Em suas memórias, Rememberings , ela conta. “Tenho quatro filhos de quatro pais diferentes, apenas um dos quais me casei, e me casei com três outros homens, nenhum dos quais é o pai dos meus filhos”, escreveu ela. “As pessoas sempre querem saber por que tenho quatro filhos com quatro homens diferentes. Eu digo a eles que aconteceu assim. Não foi algo que planejei, mas não senti que tinha que me casar para ter um filho.”
Em janeiro de 2022, seu filho, Shane, que estava internado numa instituição psiquiátrica para tratar depressão, foi encontrado morto. O jovem tinha 17 anos. Era o terceiro filho de Sinéad, fruto de seu relacionamento com o produtor musical Donal Lunny. A cantora não tinha a custódia do filho desde 2013.
Sobre a produção de seu álbum e o filho em Rememberings . “Foi produzido por Dónal Lunny, assim como meu terceiro filho, Shane”, escreveu ela. “Se não tivéssemos feito este álbum, não teríamos feito nosso lindo filho.”
Depois da morte de Shane, Sinéad deu uma pausa na carreira. Em suas memórias, ela chamou Shane de “a criança que mais se parece comigo, acredito, pelo olhar e por natureza”. Apenas alguns dias antes de sua morte, Sinéad O’Connor tuitou em memória de seu filho. “Vivo como uma criatura noturna morta-viva desde”, escreveu. “Ele era o amor da minha vida, a lâmpada da minha alma. Éramos uma alma em duas metades. Ele foi a única pessoa que me amou incondicionalmente. Estou perdida sem ele.”
Curioso é que, pouco tempo atrás, Sinéad disse aos filhos que, caso morresse repentinamente, a família ligasse primeiro para contadores e gravadora, para resguardar os direitos de reprodução de suas gravações, antes de avisar a mídia.
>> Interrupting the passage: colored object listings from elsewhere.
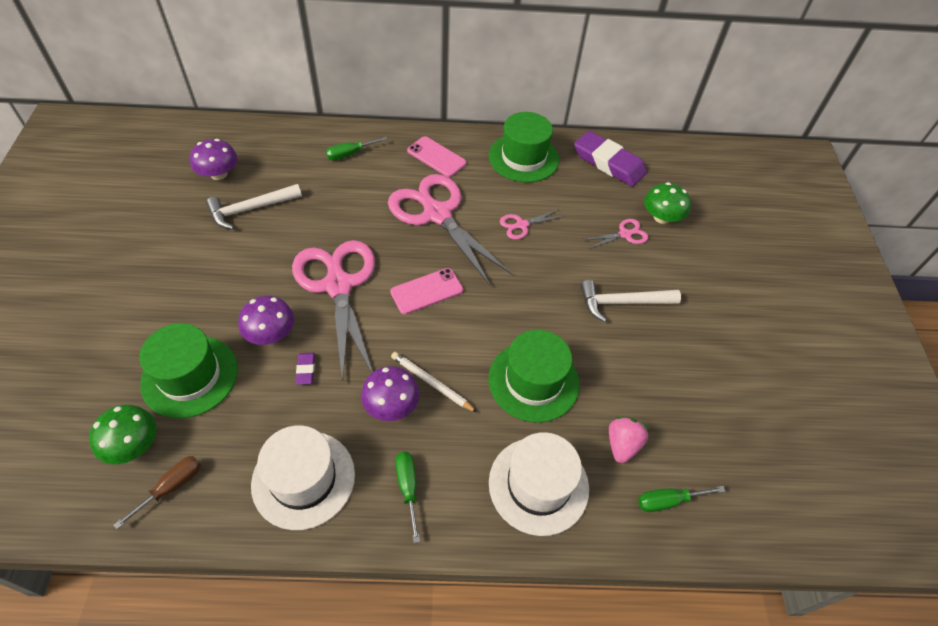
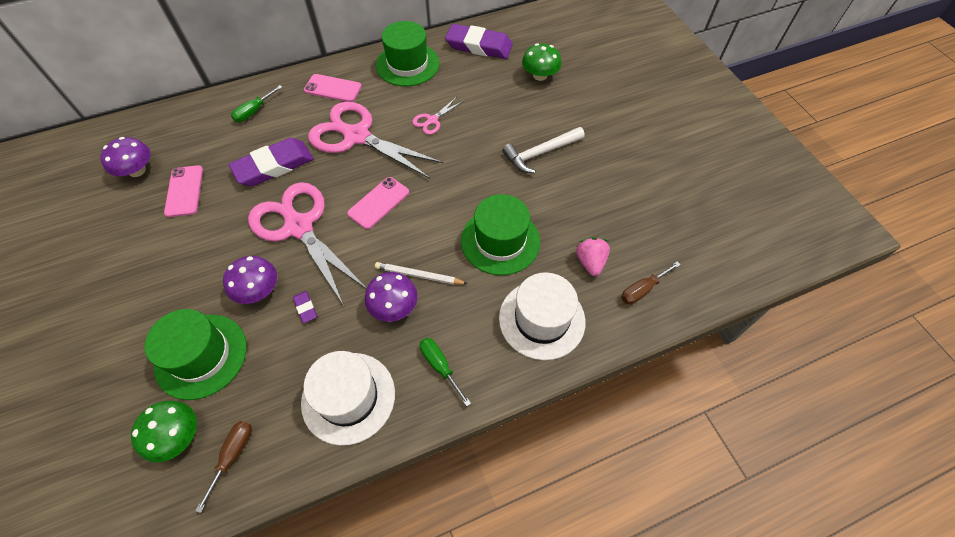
camera: 20 degrees left, 5 degrees up
white hammer [206,184,302,229] -> pink phone [164,165,203,217]
pink scissors [583,219,648,249] -> none
green screwdriver [638,486,725,512] -> brown screwdriver [621,262,681,305]
none -> purple eraser [229,138,313,186]

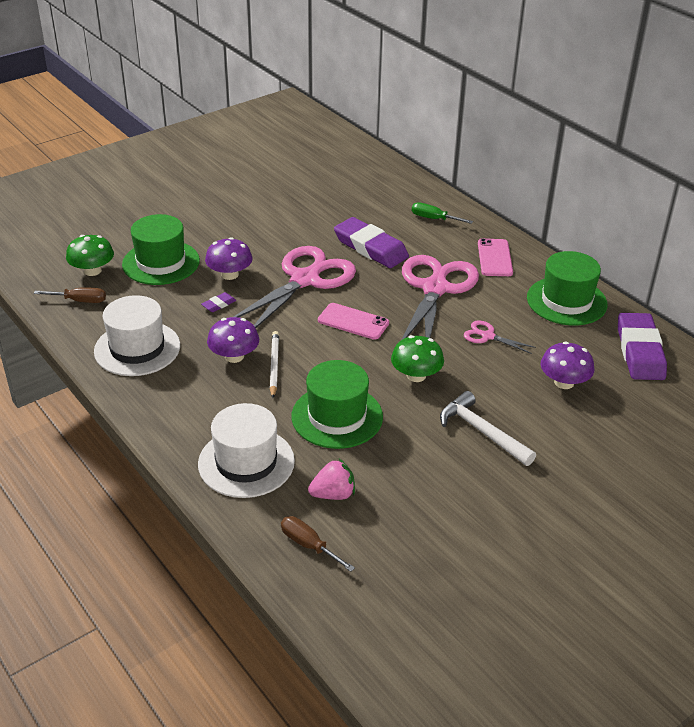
camera: 75 degrees right, 20 degrees down
purple mushroom [100,137,151,177] -> purple mushroom moved to [541,341,594,389]
pink phone [164,165,203,217] -> none
green screwdriver [420,338,471,407] -> none
green mushroom [522,43,562,81] -> green mushroom moved to [391,335,444,382]

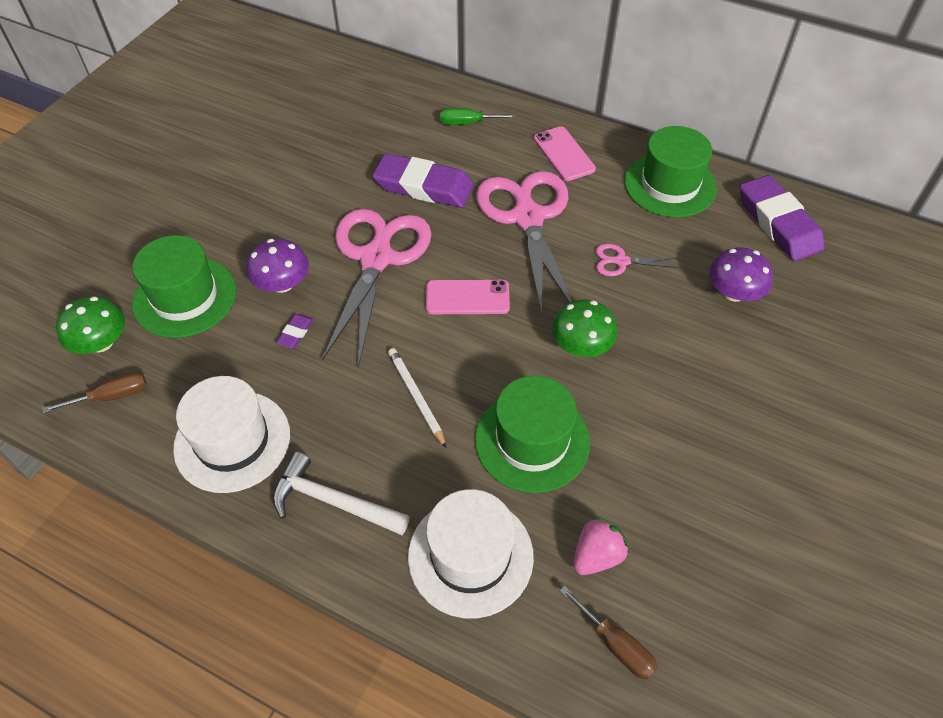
camera: 25 degrees left, 15 degrees up
purple mushroom [207,317,259,363] -> none
brown screwdriver [281,516,355,572] -> brown screwdriver turned 150 degrees counterclockwise [559,586,657,679]
white hammer [440,391,536,466] -> white hammer moved to [272,451,410,535]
O maior sucesso da cantora é “Nothing Compares do U”, música composta por Prince e lançada em 1990 pela irlandesa.
Estranho ou não, Prince morreu com 57 anos, aproximadamente a mesma idade. Sua morte aconteceu em 2016, ano em que a cantora tentou suicídio oito vezes.
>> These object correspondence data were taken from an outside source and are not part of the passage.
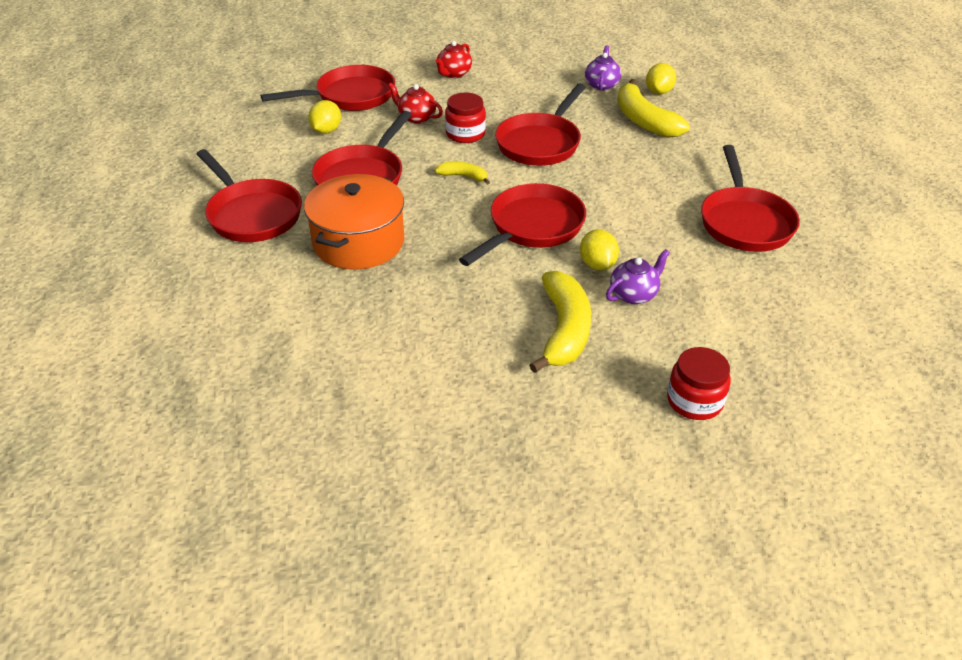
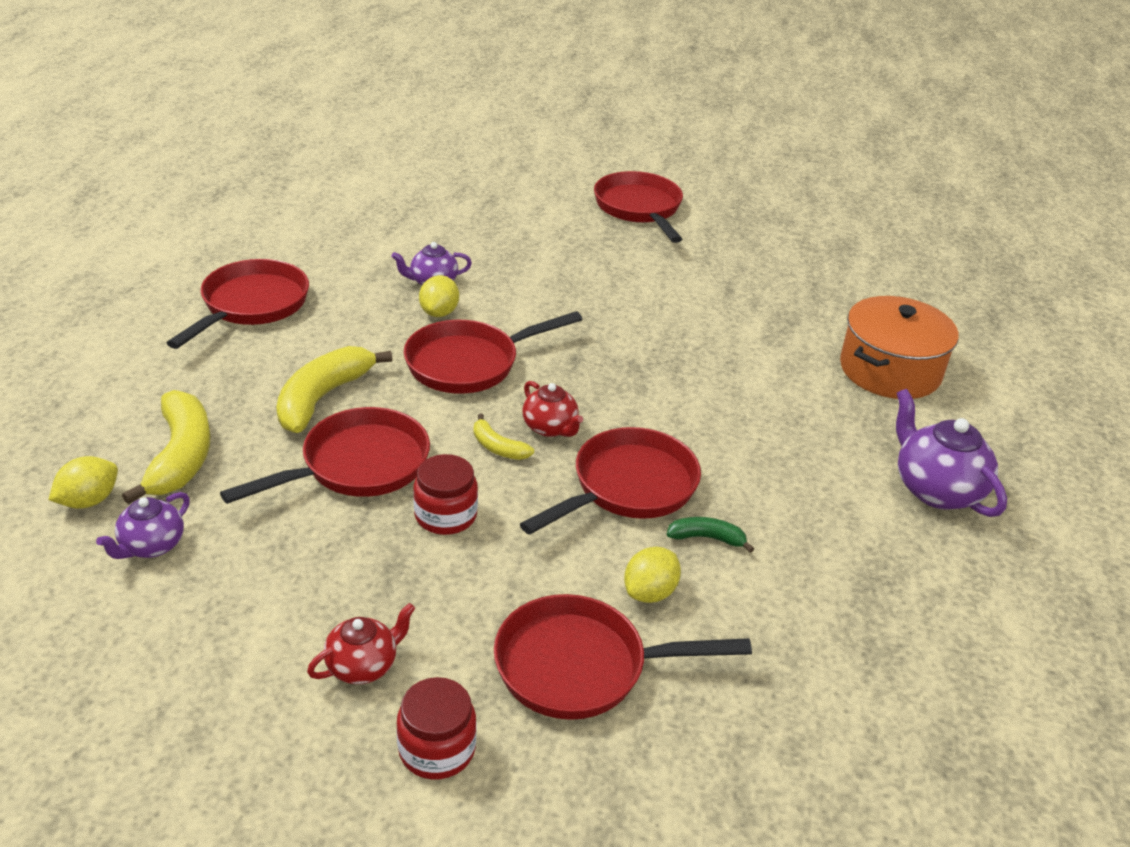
camera: 160 degrees left, 5 degrees down
red pan [197,149,302,242] -> red pan moved to [594,171,683,243]
orange pot [304,174,404,270] -> orange pot moved to [840,296,959,399]
red teapot [388,83,443,124] -> red teapot moved to [522,381,583,437]
yellow banana [529,271,591,373] -> yellow banana moved to [276,346,392,433]
red jar [667,347,731,420] -> red jar moved to [396,677,476,779]
none -> green banana [667,517,754,553]
none -> purple teapot [896,389,1007,517]

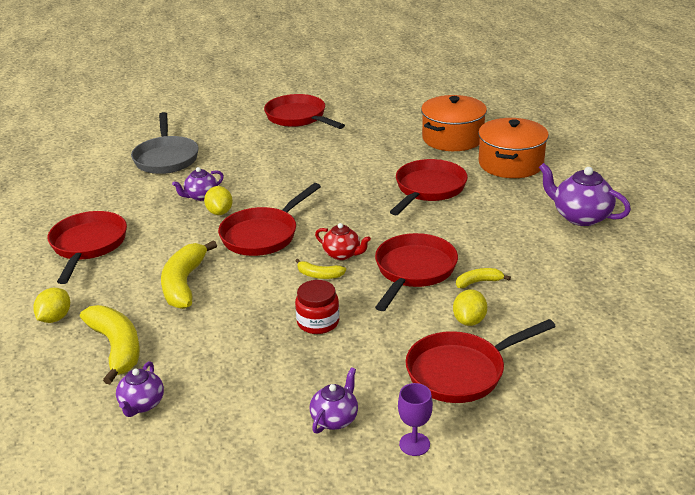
camera: 20 degrees left, 5 degrees down
yellow lemon [48,456,118,509] -> yellow lemon moved to [33,288,70,323]
red pan [220,407,430,504] -> red pan moved to [390,159,468,215]
red teapot [307,603,415,684] -> purple teapot [310,367,358,434]
red jar [396,677,476,779] -> purple goblet [398,383,433,456]
green banana [667,517,754,553] -> yellow banana [456,268,511,288]
none -> grey pan [131,112,199,174]
none -> orange pot [421,95,487,151]

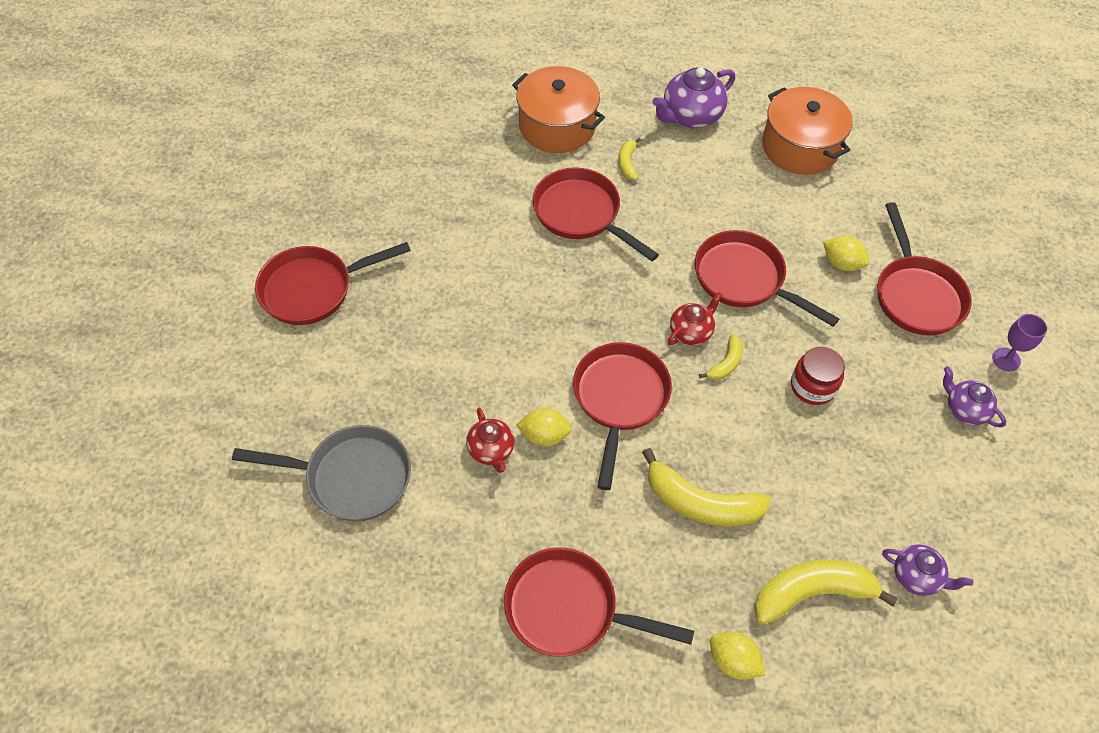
camera: 75 degrees left, 25 degrees up
purple teapot [172,167,224,201] -> red teapot [466,408,514,473]
red pan [218,183,321,256] -> red pan turned 135 degrees counterclockwise [573,342,672,490]
orange pot [421,95,487,151] -> orange pot moved to [762,87,852,175]
yellow banana [456,268,511,288] -> yellow banana moved to [618,138,641,180]

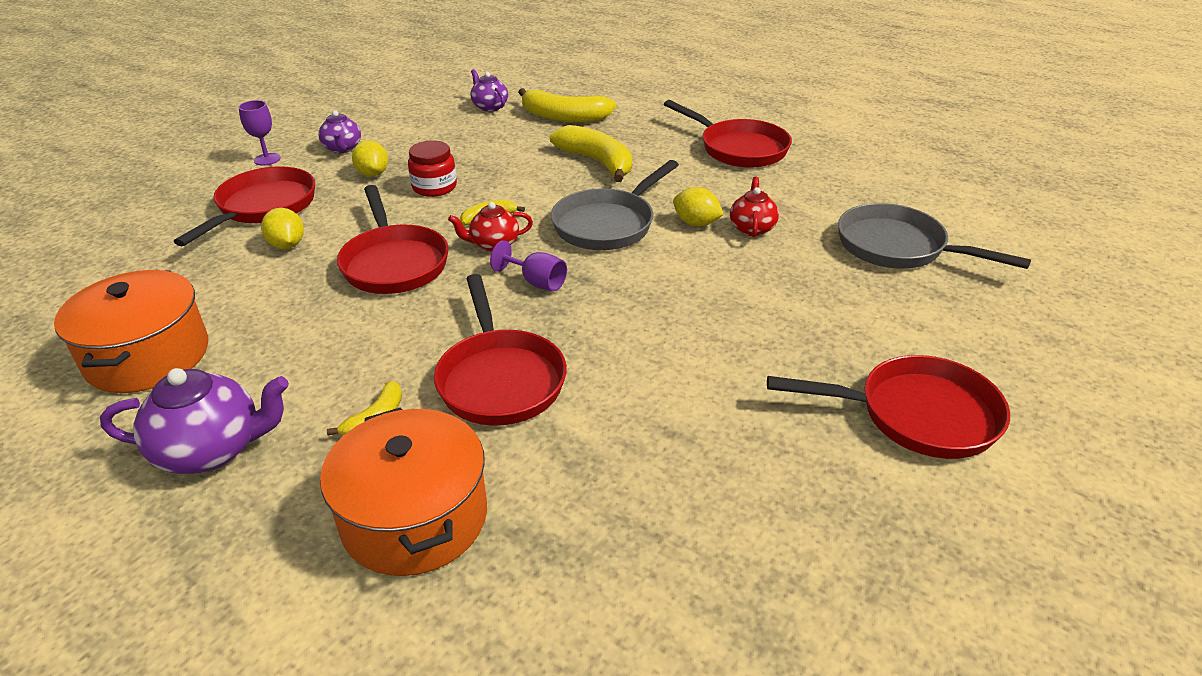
camera: 150 degrees left, 20 degrees down
red pan [573,342,672,490] -> grey pan [551,160,679,250]
yellow lemon [710,632,765,680] -> yellow lemon moved to [352,140,388,177]
none -> purple goblet [490,240,567,291]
O bardo de Minneapolis nada tinha a ver com Sinéad (versão irlandesa de Janete). Basta ouvir a versão de Prince: “Nothing Compares to U “.
O que então o festivo e debochado John Lewis Nelson, ou Prince Nelson, tinha em comum com a europeia deprimida e crepuscular Sinéad O’Connor, de maneira que ambos foram encontrados mortos da mesma forma?
Sinéad acabou sozinha num quarto qualquer em Londres. Prince foi encontrado sem vida em sua casa, após uma dose letal de pílulas Vicodin, falsas ou não, fecundas no mercado norte-americano de medicamentos.
Tudo pode ser considerado uma enorme coincidência. Assim será se continuarmos a colocar todos os ídolos que um dia amamos, de uma forma ou de outra, num grande liquidificador.
De um lado, a emoção, alegria ou dor que criadores e artistas podem nos oferecer nesta vida, e qualquer dinheiro como pagamento nunca será o suficiente. De outro, que exista uma forma mais decente de acolher a dissonância que nos ronda impunemente na vida.